*Work task*.
Images are not part of the copy; transcribe all the data exactly.

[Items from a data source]
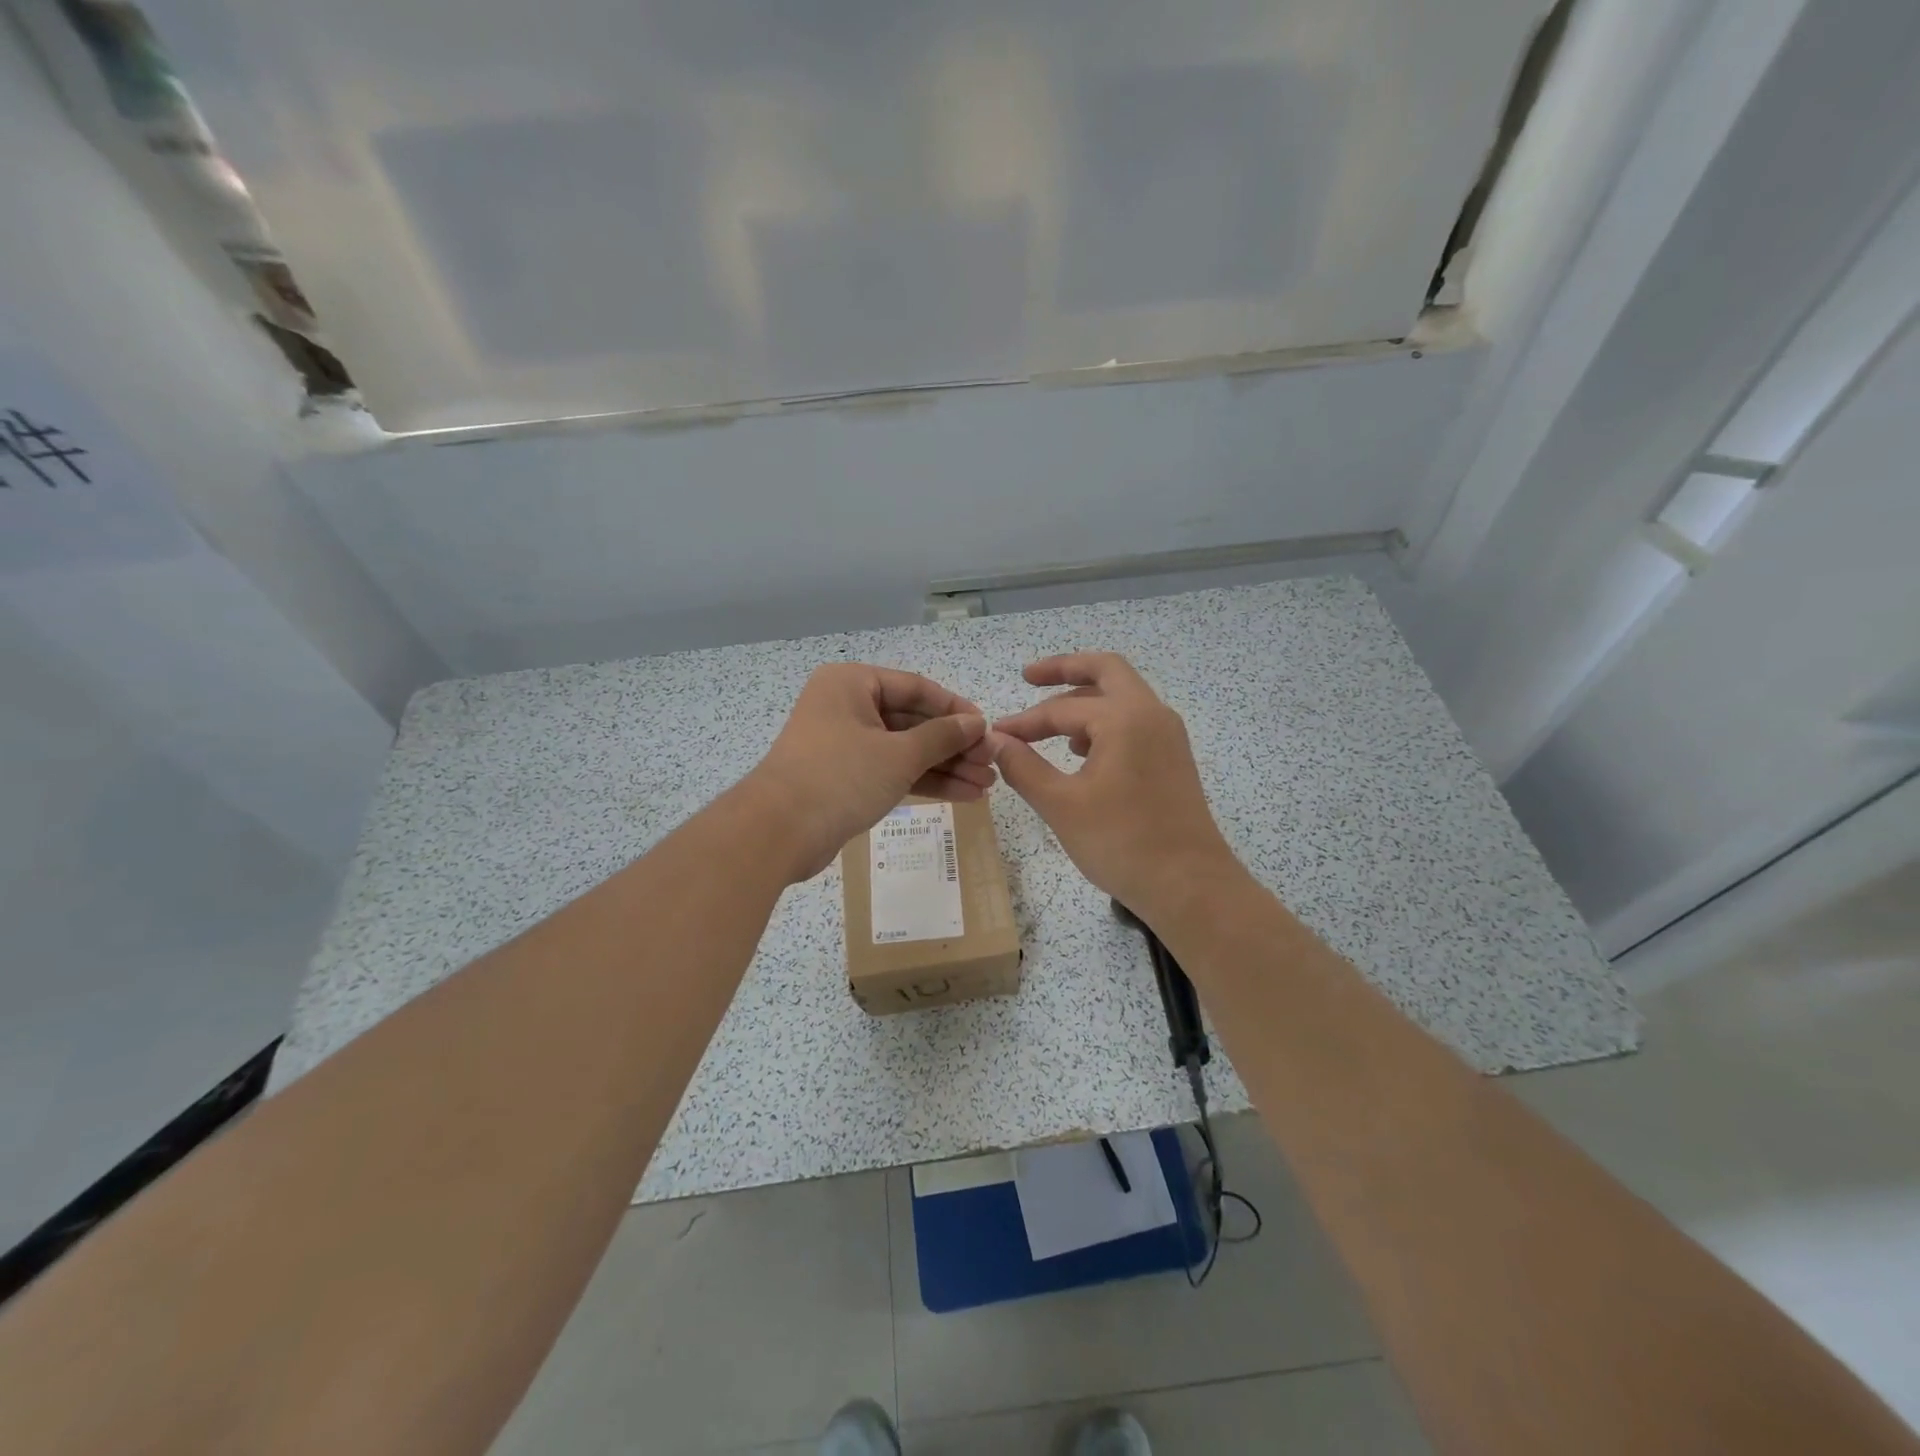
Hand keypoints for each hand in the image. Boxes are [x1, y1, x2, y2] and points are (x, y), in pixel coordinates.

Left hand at [744, 664, 992, 881]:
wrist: (778, 833)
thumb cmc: (840, 777)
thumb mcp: (899, 754)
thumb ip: (942, 737)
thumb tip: (976, 724)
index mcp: (852, 684)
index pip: (916, 688)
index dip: (956, 709)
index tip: (988, 730)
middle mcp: (846, 707)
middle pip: (912, 721)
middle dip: (954, 745)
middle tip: (991, 764)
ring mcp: (845, 744)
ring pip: (905, 750)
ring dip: (945, 767)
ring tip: (986, 786)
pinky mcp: (845, 778)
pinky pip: (892, 771)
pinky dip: (924, 782)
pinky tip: (963, 795)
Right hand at [992, 652, 1241, 922]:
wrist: (1190, 886)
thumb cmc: (1122, 843)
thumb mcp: (1061, 805)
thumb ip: (1023, 767)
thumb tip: (996, 742)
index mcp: (1124, 718)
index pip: (1061, 708)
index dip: (1024, 721)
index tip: (995, 735)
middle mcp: (1151, 714)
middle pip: (1106, 671)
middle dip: (1064, 669)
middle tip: (1028, 676)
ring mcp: (1168, 735)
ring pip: (1122, 696)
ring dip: (1085, 698)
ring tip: (1050, 724)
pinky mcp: (1173, 758)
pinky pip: (1134, 721)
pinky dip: (1104, 721)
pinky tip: (1082, 752)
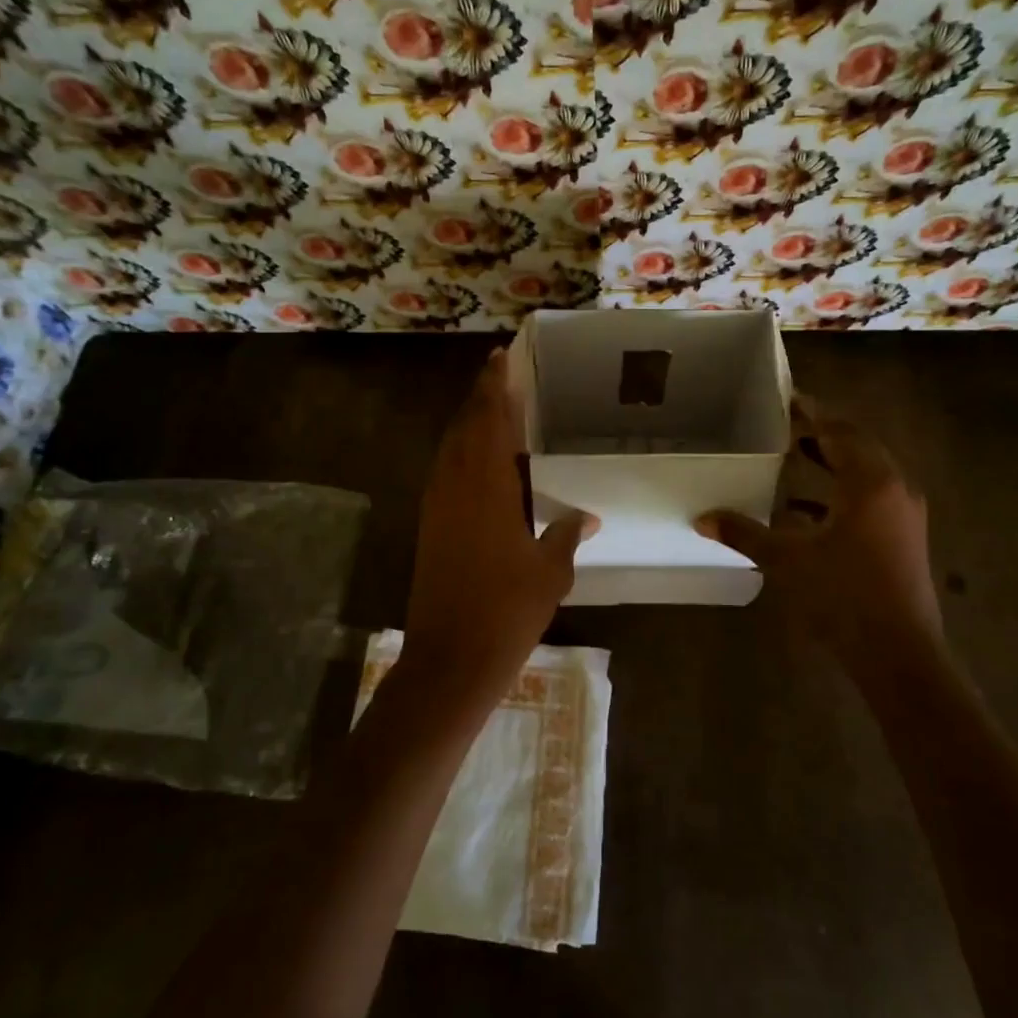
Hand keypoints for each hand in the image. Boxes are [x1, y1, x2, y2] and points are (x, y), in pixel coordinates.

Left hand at [401, 348, 595, 710]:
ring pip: (451, 448)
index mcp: (486, 486)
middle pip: (465, 426)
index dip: (496, 387)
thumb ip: (567, 534)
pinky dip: (462, 454)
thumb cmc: (507, 611)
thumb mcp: (550, 572)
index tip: (501, 358)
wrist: (450, 659)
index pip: (491, 421)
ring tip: (493, 408)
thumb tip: (588, 516)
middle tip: (500, 373)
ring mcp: (437, 505)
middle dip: (482, 397)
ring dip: (470, 423)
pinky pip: (446, 472)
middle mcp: (456, 485)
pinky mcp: (430, 525)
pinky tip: (479, 462)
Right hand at [696, 400, 942, 666]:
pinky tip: (810, 510)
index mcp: (870, 482)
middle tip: (789, 427)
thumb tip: (702, 519)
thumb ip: (744, 533)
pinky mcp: (905, 539)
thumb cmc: (843, 596)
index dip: (813, 415)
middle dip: (825, 435)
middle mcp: (894, 489)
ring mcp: (905, 516)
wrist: (899, 654)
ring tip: (799, 457)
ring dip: (836, 463)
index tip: (789, 401)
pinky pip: (873, 499)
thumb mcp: (787, 560)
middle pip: (859, 446)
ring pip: (869, 473)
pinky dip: (844, 493)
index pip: (840, 431)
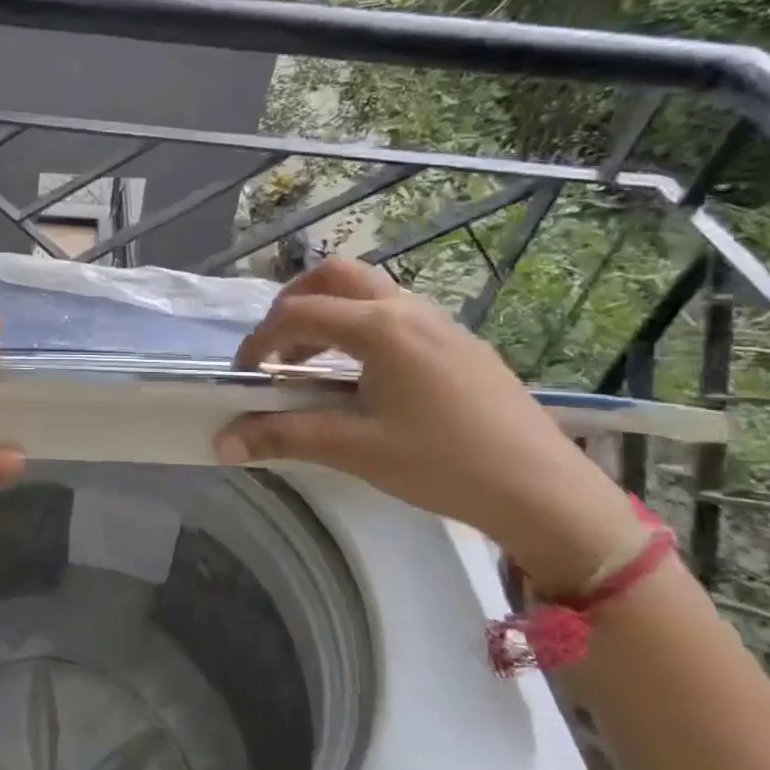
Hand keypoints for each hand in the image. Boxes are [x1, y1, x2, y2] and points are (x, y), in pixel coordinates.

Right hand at [215, 258, 640, 592]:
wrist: (546, 493)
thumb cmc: (444, 464)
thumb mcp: (356, 449)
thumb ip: (284, 436)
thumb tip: (223, 442)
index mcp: (380, 328)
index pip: (298, 313)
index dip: (260, 340)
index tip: (243, 374)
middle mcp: (408, 310)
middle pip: (335, 276)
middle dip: (293, 301)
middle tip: (274, 345)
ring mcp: (440, 323)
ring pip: (368, 292)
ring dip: (328, 313)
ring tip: (312, 362)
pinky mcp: (460, 343)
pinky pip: (395, 313)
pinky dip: (360, 327)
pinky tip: (362, 376)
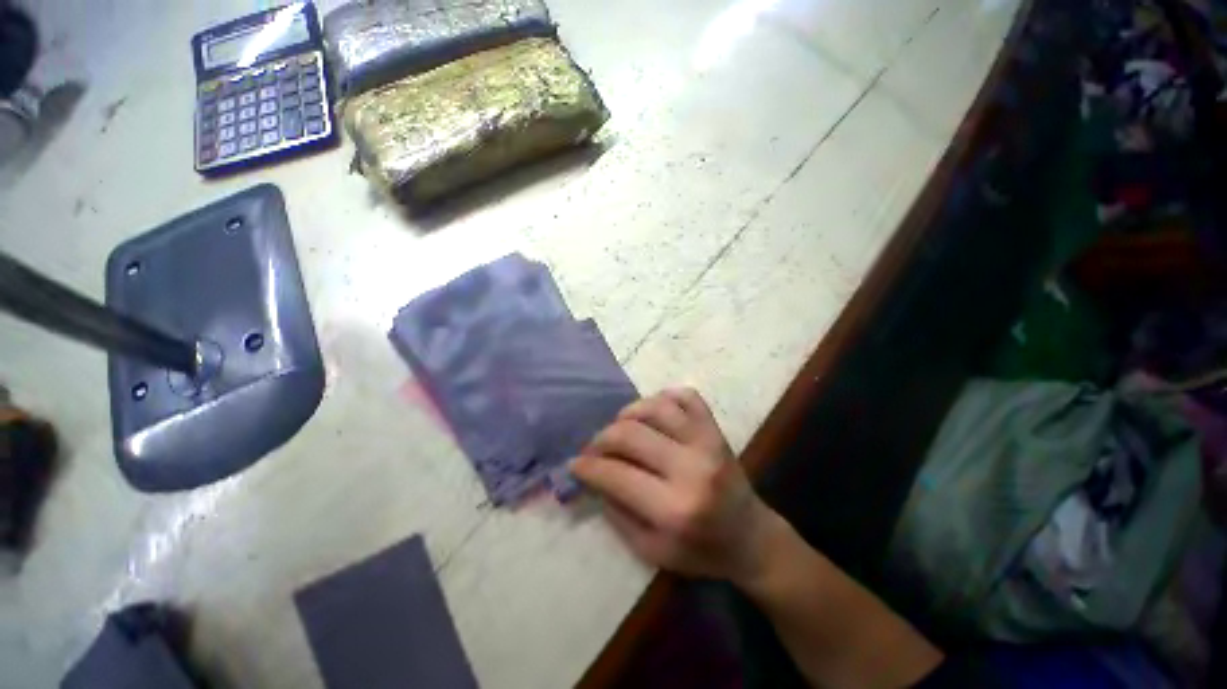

*Result of this exercise*.
Hand keypoints for each hand in the image. Boxes are [x1, y1, x2, y2] and points are (x, y), in pixel coordinates.

Left hand at [744, 664, 992, 881]:
wrist: (778, 833)
thumb cmc: (840, 777)
thumb mcp: (899, 754)
thumb ip: (942, 737)
thumb tip: (976, 724)
index mcp: (852, 684)
index pip: (916, 688)
index dip: (956, 709)
index tip: (988, 730)
middle mcp: (846, 707)
middle pip: (912, 721)
middle dip: (954, 745)
middle tip: (991, 764)
ring mcp: (845, 744)
ring pip: (905, 750)
ring dip: (945, 767)
ring tip: (986, 786)
pinky mcp: (845, 778)
pinky pip: (892, 771)
pinky dip: (924, 782)
pinky tip: (963, 795)
Right hand at [992, 652, 1241, 922]:
wrist: (1190, 886)
thumb cmc: (1122, 843)
thumb mcp: (1061, 805)
thumb ip: (1023, 767)
thumb tip: (996, 742)
index mcp: (1124, 718)
index pip: (1061, 708)
index dip: (1024, 721)
index tip: (995, 735)
middle mcp: (1151, 714)
middle pip: (1106, 671)
middle dip: (1064, 669)
middle tip: (1028, 676)
ring mcp: (1168, 735)
ring pip: (1122, 696)
ring dip: (1085, 698)
ring tip: (1050, 724)
pinky mcp: (1173, 758)
pinky pip: (1134, 721)
pinky dip: (1104, 721)
pinky tip: (1082, 752)
Hand keypoints for each hand in the image. Boxes are [x1, y1, x2, y2] and points are (x, y), in pixel coordinates.

Left hand at [401, 348, 595, 710]:
ring pip: (451, 448)
index mcp: (486, 486)
middle pip: (465, 426)
index dip: (496, 387)
thumb ip: (567, 534)
pinky dip: (462, 454)
thumb cmc: (507, 611)
thumb mcp: (550, 572)
index tip: (501, 358)
wrist: (450, 659)
index pip: (491, 421)
ring tip: (493, 408)
thumb tip: (588, 516)
middle tip: (500, 373)
ring mcp: (437, 505)
middle dip: (482, 397)
ring dip: (470, 423)
pinky pip: (446, 472)
middle mcp: (456, 485)
pinky mcp: (430, 525)
pinky tip: (479, 462)
Right hand at [696, 400, 942, 666]:
pinky tip: (810, 510)
index mcp: (870, 482)
middle tip: (789, 427)
thumb tip: (702, 519)
thumb ip: (744, 533)
pinky mcp: (905, 539)
thumb cmc: (843, 596)
index dip: (813, 415)
middle dip: (825, 435)
middle mcp: (894, 489)
ring mcp: (905, 516)
wrist: (899, 654)
ring tip: (799, 457)
ring dip: (836, 463)
index tip: (789, 401)
pinky pip: (873, 499)
thumb mcp: (787, 560)
middle pip: (859, 446)
ring pip: (869, 473)
pinky dip: (844, 493)
index pip: (840, 431)
Hand keypoints for each hand in the image. Boxes are [x1, y1, x2, y2] and points are (x, y), in pixel coordinates.

Right hand at [215, 258, 640, 592]:
wrist: (546, 493)
thumb cmc: (444, 464)
thumb mcp: (356, 449)
thumb ip: (284, 436)
thumb tip: (223, 442)
index mcp: (380, 328)
index pip: (298, 313)
index dip: (260, 340)
index tip: (243, 374)
middle mcp: (408, 310)
middle pip: (335, 276)
middle dip: (293, 301)
middle tip: (274, 345)
ring mcp: (440, 323)
ring pip: (368, 292)
ring dip: (328, 313)
ring tip: (312, 362)
pinky mcp: (460, 343)
pinky pip: (395, 313)
pinky dip: (360, 327)
pinky tip: (362, 376)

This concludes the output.